By Wade Bourne

It's necessity of change tactics when the hunting conditions are poor. When the wind is slack, the sky overcast and the temperature warm, hunters must adjust. These conditions make the birds spooky, and they take more convincing to lure into range.

The following are proven tips in pulling in ducks made wary by poor hunting conditions and heavy gunning pressure.

Increase the Realism of Your Spread

When the wind is up and the sun is bright, you don't need a feather-perfect decoy spread to pull ducks in. However, on still, cloudy days, the ducks get a much better look. It's easier for them to circle a spread, because they're not buffeted by gusts. And the lack of shadows reveals much greater decoy detail to their discerning eyes.

There are several things hunters can do to increase a spread's realism. One is to add movement, as described above. Real ducks keep a quiet hole of water alive with ripples. Decoys should do likewise.

There are many options for making decoys move. Jerk strings, motorized decoys, water shakers and other devices will solve the no-movement dilemma. Waterfowl specialty catalogs feature an array of such products. On slow bird days, they are tickets for action.

Hunters should also keep their decoys' paint fresh and bright. A little touch-up during the off-season handles this problem. Another trick is to keep mud washed off decoys so their colors show clearly. An old soft-bristle brush is good for scrubbing mud away.

Sleeper and confidence decoys add realism. I scatter a half dozen sleeper mallards through my spread. (Ducks are lazy on warm, still days.) I also toss several coot decoys around the outer edge of my spread for a more natural appearance.

Another ruse is to set a line of stand-up field decoys on a log at the edge of my spread. Ever notice how real ducks climb up and rest and loaf on logs? Simulating this adds convincing power to circling birds. I nail these decoys' bases to the log to hold them in place when the wind blows.

Call Less; Call Quieter

Slow-bird days are lazy days for ducks, and this dictates a softer, less-aggressive style of calling than you would use on a blustery new-duck day.

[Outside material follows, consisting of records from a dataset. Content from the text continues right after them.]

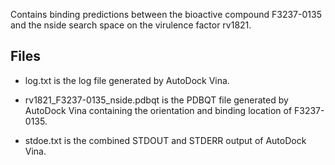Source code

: Contains binding predictions between the bioactive compound F3237-0135 and the nside search space on the virulence factor rv1821.

## Files

- log.txt is the log file generated by AutoDock Vina.

- rv1821_F3237-0135_nside.pdbqt is the PDBQT file generated by AutoDock Vina containing the orientation and binding location of F3237-0135.

- stdoe.txt is the combined STDOUT and STDERR output of AutoDock Vina.

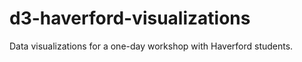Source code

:d3-haverford-visualizations
===========================

Data visualizations for a one-day workshop with Haverford students.
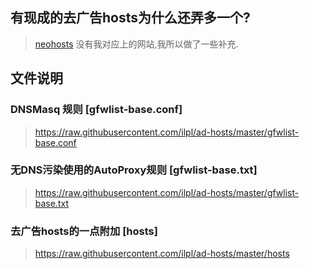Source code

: ## 有现成的去广告hosts为什么还弄多一个?
> [neohosts](https://github.com/neoFelhz/neohosts) 没有我对应上的网站,我所以做了一些补充.

## 文件说明

### DNSMasq 规则 [gfwlist-base.conf]
> https://raw.githubusercontent.com/ilpl/ad-hosts/master/gfwlist-base.conf

### 无DNS污染使用的AutoProxy规则 [gfwlist-base.txt]
> https://raw.githubusercontent.com/ilpl/ad-hosts/master/gfwlist-base.txt

### 去广告hosts的一点附加 [hosts]
> https://raw.githubusercontent.com/ilpl/ad-hosts/master/hosts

On calm, cloudy days, I use a quiet, raspy call, and I blow it sparingly. I hail-call to get passing birds' attention, and then I back off as they begin circling. I may blow a short comeback as they slide downwind, and sometimes I might chuckle and make a few quiet quacks, but I'm not compulsive. On slow-bird days, a demanding style of calling will usually scare ducks away. (Some days, as in the one described above, no calling is better than even minimal calling. Experiment to see what works best.)

Keep Covered; Keep Still

Good camouflage is a necessity on slow-bird days. Again, when it's overcast, there are no shadows, and low-flying ducks can see down into blinds, boats, brush, etc. It's easy for them to pick up a face looking up or a hand reaching for a shotgun.

Keep your blind well brushed throughout the season, especially the shooting hole. As the season progresses and cover is beaten down or blown off a blind, add more periodically to keep hunters hidden.

Make sure hunters' clothing blends into the natural surroundings no bright colors. Also, a face mask is a good idea to hide hunters' shiny faces.

Sometimes ducks are easy to pull in when the weather is right and new flights are arriving. But catch a slow-bird day with ducks that have been called to and shot at until they are super wary, and decoying them in close can seem like Mission Impossible.

But it's not! Slow-bird days may not provide fast action, but they can be better than most hunters expect.

When I left our blind toting my four ducks, I had high hopes for the next morning's hunt. My new tipper decoy had passed the test. Now, I knew that if it was one of those days when ducks were circling out of range, almost with a taunting attitude, I'd give my goose a couple of hard tugs and get ready. Chances are their flaps and landing gear would come down, and another duck or two would make a splash landing!